**Available records:**
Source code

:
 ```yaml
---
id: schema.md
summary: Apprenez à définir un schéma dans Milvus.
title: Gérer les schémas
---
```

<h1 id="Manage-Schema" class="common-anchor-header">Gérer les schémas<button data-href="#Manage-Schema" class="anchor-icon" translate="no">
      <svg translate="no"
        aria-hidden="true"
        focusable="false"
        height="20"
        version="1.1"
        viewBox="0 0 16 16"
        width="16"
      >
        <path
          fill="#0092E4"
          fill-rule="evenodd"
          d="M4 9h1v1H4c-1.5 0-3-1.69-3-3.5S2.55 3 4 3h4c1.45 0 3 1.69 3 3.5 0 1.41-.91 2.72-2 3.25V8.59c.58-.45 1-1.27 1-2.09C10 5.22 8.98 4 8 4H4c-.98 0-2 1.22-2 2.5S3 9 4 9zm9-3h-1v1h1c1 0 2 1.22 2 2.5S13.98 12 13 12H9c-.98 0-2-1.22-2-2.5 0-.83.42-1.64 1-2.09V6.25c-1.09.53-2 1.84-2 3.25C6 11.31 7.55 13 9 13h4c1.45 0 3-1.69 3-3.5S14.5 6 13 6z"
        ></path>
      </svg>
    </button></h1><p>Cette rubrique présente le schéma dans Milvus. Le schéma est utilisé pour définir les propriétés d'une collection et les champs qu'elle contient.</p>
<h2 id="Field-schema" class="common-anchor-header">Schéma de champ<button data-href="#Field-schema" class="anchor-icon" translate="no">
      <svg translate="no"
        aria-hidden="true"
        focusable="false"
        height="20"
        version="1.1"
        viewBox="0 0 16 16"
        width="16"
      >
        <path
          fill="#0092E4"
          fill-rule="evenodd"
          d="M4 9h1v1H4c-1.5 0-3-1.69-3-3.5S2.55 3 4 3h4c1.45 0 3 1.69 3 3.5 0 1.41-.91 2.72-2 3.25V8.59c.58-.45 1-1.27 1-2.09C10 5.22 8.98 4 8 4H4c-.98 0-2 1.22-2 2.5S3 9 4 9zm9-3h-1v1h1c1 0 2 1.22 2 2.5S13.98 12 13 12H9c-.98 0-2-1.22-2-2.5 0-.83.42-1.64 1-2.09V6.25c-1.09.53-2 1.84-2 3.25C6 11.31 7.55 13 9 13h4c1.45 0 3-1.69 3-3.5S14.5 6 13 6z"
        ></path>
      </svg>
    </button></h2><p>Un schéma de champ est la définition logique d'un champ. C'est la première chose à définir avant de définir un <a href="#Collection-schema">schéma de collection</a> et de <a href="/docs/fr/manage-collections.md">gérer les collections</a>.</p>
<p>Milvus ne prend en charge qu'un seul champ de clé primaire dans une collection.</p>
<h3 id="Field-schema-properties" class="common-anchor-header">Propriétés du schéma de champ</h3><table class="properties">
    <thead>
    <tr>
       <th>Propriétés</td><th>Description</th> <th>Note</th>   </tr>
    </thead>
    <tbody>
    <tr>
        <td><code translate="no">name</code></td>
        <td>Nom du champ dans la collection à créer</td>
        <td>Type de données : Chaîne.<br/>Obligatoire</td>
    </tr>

**Exercise brief:** This exercise calls for the lines from the one holding "du schéma de" through the end of the entries, transcribed exactly and with nothing more.

**Task result:**
<h3 id="Field-schema-properties" class="common-anchor-header">Propriétés du schéma de champ</h3><table class="properties">
    <thead>
    <tr>
       <th>Propriétés</td><th>Description</th> <th>Note</th>   </tr>
    </thead>
    <tbody>
    <tr>
        <td><code translate="no">name</code></td>
        <td>Nom du champ dans la collection à créer</td>
        <td>Type de données : Chaîne.<br/>Obligatoire</td>
    </tr>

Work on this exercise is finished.